The problem: Copy every line of the records below word for word, keeping each line as it stands.

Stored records
------------------------------------------------------------------------

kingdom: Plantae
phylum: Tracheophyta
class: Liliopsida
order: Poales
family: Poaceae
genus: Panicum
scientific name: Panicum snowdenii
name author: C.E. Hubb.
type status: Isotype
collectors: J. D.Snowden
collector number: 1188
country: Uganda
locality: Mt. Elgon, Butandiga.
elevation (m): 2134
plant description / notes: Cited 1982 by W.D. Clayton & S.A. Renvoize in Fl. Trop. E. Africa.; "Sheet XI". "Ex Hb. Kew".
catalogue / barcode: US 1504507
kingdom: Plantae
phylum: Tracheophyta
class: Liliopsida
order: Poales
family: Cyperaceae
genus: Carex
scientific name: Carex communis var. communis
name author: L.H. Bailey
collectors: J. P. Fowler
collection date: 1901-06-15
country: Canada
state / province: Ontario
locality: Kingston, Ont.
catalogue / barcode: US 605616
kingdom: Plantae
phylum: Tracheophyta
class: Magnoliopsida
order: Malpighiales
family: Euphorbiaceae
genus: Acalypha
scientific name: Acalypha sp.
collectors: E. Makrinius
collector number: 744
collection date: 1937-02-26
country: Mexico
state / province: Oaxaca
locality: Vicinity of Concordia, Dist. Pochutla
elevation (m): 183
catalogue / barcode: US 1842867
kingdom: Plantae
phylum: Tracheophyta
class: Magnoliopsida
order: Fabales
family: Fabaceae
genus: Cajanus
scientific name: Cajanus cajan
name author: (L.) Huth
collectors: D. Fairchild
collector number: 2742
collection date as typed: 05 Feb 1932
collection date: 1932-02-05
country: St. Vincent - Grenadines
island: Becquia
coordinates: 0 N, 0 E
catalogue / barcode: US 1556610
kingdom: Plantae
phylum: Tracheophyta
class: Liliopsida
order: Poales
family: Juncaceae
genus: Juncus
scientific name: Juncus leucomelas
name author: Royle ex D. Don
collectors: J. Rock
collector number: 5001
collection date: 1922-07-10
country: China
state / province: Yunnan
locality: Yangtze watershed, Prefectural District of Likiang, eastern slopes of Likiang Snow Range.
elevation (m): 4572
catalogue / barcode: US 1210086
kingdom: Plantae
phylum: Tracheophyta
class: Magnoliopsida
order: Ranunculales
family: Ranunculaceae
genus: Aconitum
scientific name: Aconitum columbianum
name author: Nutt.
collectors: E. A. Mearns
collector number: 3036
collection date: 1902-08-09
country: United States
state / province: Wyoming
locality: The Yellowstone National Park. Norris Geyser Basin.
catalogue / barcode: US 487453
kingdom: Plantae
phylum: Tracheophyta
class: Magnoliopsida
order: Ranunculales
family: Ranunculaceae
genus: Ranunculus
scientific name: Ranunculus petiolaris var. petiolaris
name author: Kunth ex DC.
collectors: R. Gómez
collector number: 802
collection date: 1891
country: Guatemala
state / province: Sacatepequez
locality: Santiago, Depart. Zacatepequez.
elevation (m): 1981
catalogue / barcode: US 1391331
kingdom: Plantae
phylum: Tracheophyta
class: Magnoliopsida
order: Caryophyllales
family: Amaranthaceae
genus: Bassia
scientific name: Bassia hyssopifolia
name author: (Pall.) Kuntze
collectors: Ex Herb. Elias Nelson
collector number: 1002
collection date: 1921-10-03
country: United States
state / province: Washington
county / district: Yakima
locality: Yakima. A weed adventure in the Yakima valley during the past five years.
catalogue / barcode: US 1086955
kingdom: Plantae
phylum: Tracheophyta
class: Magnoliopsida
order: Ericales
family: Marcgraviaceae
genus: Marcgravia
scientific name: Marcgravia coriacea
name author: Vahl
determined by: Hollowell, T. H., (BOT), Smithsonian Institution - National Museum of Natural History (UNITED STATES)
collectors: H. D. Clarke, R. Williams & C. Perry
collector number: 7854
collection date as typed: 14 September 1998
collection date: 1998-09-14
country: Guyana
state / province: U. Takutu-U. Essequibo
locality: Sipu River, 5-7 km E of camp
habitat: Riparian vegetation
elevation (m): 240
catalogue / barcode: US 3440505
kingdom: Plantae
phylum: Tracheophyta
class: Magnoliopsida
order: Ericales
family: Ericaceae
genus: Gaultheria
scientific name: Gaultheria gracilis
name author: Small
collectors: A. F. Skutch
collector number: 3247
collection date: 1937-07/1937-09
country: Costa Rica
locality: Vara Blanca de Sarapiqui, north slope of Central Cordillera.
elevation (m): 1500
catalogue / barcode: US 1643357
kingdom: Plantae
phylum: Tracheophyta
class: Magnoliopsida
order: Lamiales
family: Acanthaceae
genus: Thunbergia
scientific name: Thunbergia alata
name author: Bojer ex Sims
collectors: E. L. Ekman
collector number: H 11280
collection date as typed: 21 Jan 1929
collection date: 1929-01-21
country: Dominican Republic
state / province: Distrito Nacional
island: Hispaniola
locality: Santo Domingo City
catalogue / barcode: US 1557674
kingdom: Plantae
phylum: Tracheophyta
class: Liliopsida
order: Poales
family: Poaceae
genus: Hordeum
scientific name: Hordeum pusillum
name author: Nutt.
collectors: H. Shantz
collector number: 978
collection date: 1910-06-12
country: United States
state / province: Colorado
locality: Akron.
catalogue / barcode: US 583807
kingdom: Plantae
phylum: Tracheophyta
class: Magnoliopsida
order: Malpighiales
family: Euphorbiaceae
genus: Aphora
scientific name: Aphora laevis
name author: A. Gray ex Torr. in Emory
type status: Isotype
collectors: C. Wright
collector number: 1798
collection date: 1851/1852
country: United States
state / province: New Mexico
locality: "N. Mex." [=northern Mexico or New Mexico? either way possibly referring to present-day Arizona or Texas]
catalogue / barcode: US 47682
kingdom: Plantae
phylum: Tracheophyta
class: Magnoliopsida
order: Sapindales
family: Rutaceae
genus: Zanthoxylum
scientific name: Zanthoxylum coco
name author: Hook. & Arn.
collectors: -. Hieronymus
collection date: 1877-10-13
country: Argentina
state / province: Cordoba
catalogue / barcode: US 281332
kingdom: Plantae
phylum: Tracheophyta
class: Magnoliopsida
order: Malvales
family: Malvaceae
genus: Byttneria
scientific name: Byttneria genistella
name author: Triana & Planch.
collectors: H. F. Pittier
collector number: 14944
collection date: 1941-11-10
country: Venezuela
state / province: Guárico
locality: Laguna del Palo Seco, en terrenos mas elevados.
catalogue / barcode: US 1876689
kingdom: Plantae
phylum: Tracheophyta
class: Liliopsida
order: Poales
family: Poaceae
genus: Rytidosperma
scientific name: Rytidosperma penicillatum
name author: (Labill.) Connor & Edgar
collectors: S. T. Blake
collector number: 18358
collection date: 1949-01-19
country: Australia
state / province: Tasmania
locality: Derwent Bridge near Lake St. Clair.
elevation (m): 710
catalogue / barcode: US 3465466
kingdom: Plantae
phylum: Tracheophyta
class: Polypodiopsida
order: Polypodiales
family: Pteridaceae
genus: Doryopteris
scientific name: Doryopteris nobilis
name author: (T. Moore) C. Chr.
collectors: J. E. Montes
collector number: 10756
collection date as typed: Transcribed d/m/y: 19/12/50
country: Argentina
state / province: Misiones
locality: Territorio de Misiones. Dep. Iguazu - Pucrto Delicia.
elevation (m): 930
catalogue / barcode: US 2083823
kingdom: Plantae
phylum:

------------------------------------------------------------------------

Expected answer:
kingdom: Plantae
phylum: Tracheophyta
class: Liliopsida
order: Poales
family: Poaceae
genus: Panicum
scientific name: Panicum snowdenii
name author: C.E. Hubb.
type status: Isotype
collectors: J. D.Snowden
collector number: 1188
country: Uganda
locality: Mt. Elgon, Butandiga.
elevation (m): 2134
plant description / notes: Cited 1982 by W.D. Clayton & S.A. Renvoize in Fl. Trop. E. Africa.; "Sheet XI". "Ex Hb. Kew".
catalogue / barcode: US 1504507
kingdom: Plantae
phylum: Tracheophyta
class: Liliopsida
order: Poales
family: Cyperaceae
genus: Carex
scientific name: Carex communis var. communis
name author: L.H. Bailey
collectors: J. P. Fowler
collection date: 1901-06-15
country: Canada
state / province: Ontario
locality: Kingston, Ont.
catalogue / barcode: US 605616
kingdom: Plantae
phylum: Tracheophyta
class: Magnoliopsida
order: Malpighiales
family: Euphorbiaceae
genus: Acalypha
scientific name: Acalypha sp.
collectors: E. Makrinius
collector number: 744
collection date: 1937-02-26
country: Mexico
state / province: Oaxaca
locality: Vicinity of Concordia, Dist. Pochutla
elevation (m): 183
catalogue / barcode: US 1842867
kingdom: Plantae
phylum: Tracheophyta
class: Magnoliopsida
order: Fabales
family: Fabaceae
genus: Cajanus
scientific name: Cajanus cajan
name author: (L.) Huth
collectors: D. Fairchild
collector number: 2742
collection date as typed: 05 Feb 1932
collection date: 1932-02-05
country: St. Vincent - Grenadines
island: Becquia
coordinates: 0 N, 0 E
catalogue / barcode: US 1556610
kingdom: Plantae
phylum: Tracheophyta
class: Liliopsida
order: Poales
family: Juncaceae
genus: Juncus
scientific name: Juncus leucomelas
name author: Royle ex D. Don
collectors: J. Rock
collector number: 5001
collection date: 1922-07-10
country: China
state / province: Yunnan
locality: Yangtze watershed, Prefectural District of Likiang, eastern slopes of Likiang Snow Range.
elevation (m): 4572
catalogue / barcode: US 1210086
kingdom: Plantae
phylum: Tracheophyta
class: Magnoliopsida
order: Ranunculales
family: Ranunculaceae
genus: Aconitum
scientific name: Aconitum columbianum
name author: Nutt.
collectors: E. A. Mearns
collector number: 3036
collection date: 1902-08-09
country: United States
state / province: Wyoming
locality: The Yellowstone National Park. Norris Geyser Basin.
catalogue / barcode: US 487453
kingdom: Plantae
phylum: Tracheophyta
class: Magnoliopsida
order: Ranunculales
family: Ranunculaceae
genus: Ranunculus
scientific name: Ranunculus petiolaris var. petiolaris
name author: Kunth ex DC.
collectors: R. Gómez
collector number: 802
collection date: 1891
country: Guatemala
state / province: Sacatepequez
locality: Santiago, Depart. Zacatepequez.
elevation (m): 1981
catalogue / barcode: US 1391331
kingdom: Plantae
phylum: Tracheophyta
class: Magnoliopsida
order: Caryophyllales
family: Amaranthaceae
genus: Bassia
scientific name: Bassia hyssopifolia
name author: (Pall.) Kuntze
collectors: Ex Herb. Elias Nelson
collector number: 1002
collection date: 1921-10-03
country: United States
state / province: Washington
county / district: Yakima
locality: Yakima. A weed adventure in the Yakima valley during the past five years.
catalogue / barcode: US 1086955
kingdom: Plantae
phylum: Tracheophyta
class: Magnoliopsida
order: Ericales
family: Marcgraviaceae
genus: Marcgravia
scientific name: Marcgravia coriacea
name author: Vahl
determined by: Hollowell, T. H., (BOT), Smithsonian Institution - National Museum of Natural History (UNITED STATES)
collectors: H. D. Clarke, R. Williams & C. Perry
collector number: 7854
collection date as typed: 14 September 1998
collection date: 1998-09-14
country: Guyana
state / province: U. Takutu-U. Essequibo
locality: Sipu River, 5-7 km E of camp
habitat: Riparian vegetation
elevation (m): 240
catalogue / barcode: US 3440505
kingdom: Plantae
phylum: Tracheophyta
class: Magnoliopsida
order: Ericales
family: Ericaceae
genus: Gaultheria
scientific name: Gaultheria gracilis
name author: Small
collectors: A. F. Skutch
collector number: 3247
collection date: 1937-07/1937-09
country: Costa Rica
locality: Vara Blanca de Sarapiqui, north slope of Central Cordillera.
elevation (m): 1500
catalogue / barcode: US 1643357
kingdom: Plantae
phylum: Tracheophyta
class: Magnoliopsida
order: Lamiales
family: Acanthaceae
genus: Thunbergia
scientific name: Thunbergia alata
name author: Bojer ex Sims
collectors: E. L. Ekman
collector number: H 11280
collection date as typed: 21 Jan 1929
collection date: 1929-01-21
country: Dominican Republic
state / province: Distrito Nacional
island: Hispaniola
locality: Santo Domingo City
catalogue / barcode: US 1557674
kingdom: Plantae
phylum: Tracheophyta
class: Liliopsida
order: Poales
family: Poaceae
genus: Hordeum
scientific name: Hordeum pusillum
name author: Nutt.
collectors: H. Shantz
collector number: 978
collection date: 1910-06-12
country: United States
state / province: Colorado
locality: Akron.
catalogue / barcode: US 583807
kingdom: Plantae
phylum: Tracheophyta
class: Magnoliopsida
order: Malpighiales
family: Euphorbiaceae
genus: Aphora
scientific name: Aphora laevis
name author: A. Gray ex Torr. in Emory
type status: Isotype
collectors: C. Wright
collector number: 1798
collection date: 1851/1852
country: United States
state / province: New Mexico
locality: "N. Mex." [=northern Mexico or New Mexico? either way possibly referring to present-day Arizona or Texas]
catalogue / barcode: US 47682
kingdom: Plantae
phylum: Tracheophyta
class: Magnoliopsida
order: Sapindales
family: Rutaceae
genus: Zanthoxylum
scientific name: Zanthoxylum coco
name author: Hook. & Arn.
collectors: -. Hieronymus
collection date: 1877-10-13
country: Argentina
state / province: Cordoba
catalogue / barcode: US 281332
kingdom: Plantae
phylum: Tracheophyta
class: Magnoliopsida
order: Malvales
family: Malvaceae
genus: Byttneria
scientific name: Byttneria genistella
name author: Triana & Planch.
collectors: H. F. Pittier
collector number: 14944
collection date: 1941-11-10
country: Venezuela
state / province: Guárico
locality: Laguna del Palo Seco, en terrenos mas elevados.
catalogue / barcode: US 1876689
kingdom: Plantae
phylum: Tracheophyta
class: Liliopsida
order: Poales
family: Poaceae
genus: Rytidosperma
scientific name: Rytidosperma penicillatum
name author: (Labill.) Connor & Edgar
collectors: S. T. Blake
collector number: 18358
collection date: 1949-01-19
country: Australia
state / province: Tasmania
locality: Derwent Bridge near Lake St. Clair.
elevation (m): 710
catalogue / barcode: US 3465466
kingdom: Plantae
phylum: Tracheophyta
class: Polypodiopsida
order: Polypodiales
family: Pteridaceae
genus: Doryopteris
scientific name: Doryopteris nobilis
name author: (T. Moore) C. Chr.
collectors: J. E. Montes
collector number: 10756
collection date as typed: Transcribed d/m/y: 19/12/50
country: Argentina
state / province: Misiones
locality: Territorio de Misiones. Dep. Iguazu - Pucrto Delicia.
elevation (m): 930
catalogue / barcode: US 2083823
kingdom: Plantae
phylum:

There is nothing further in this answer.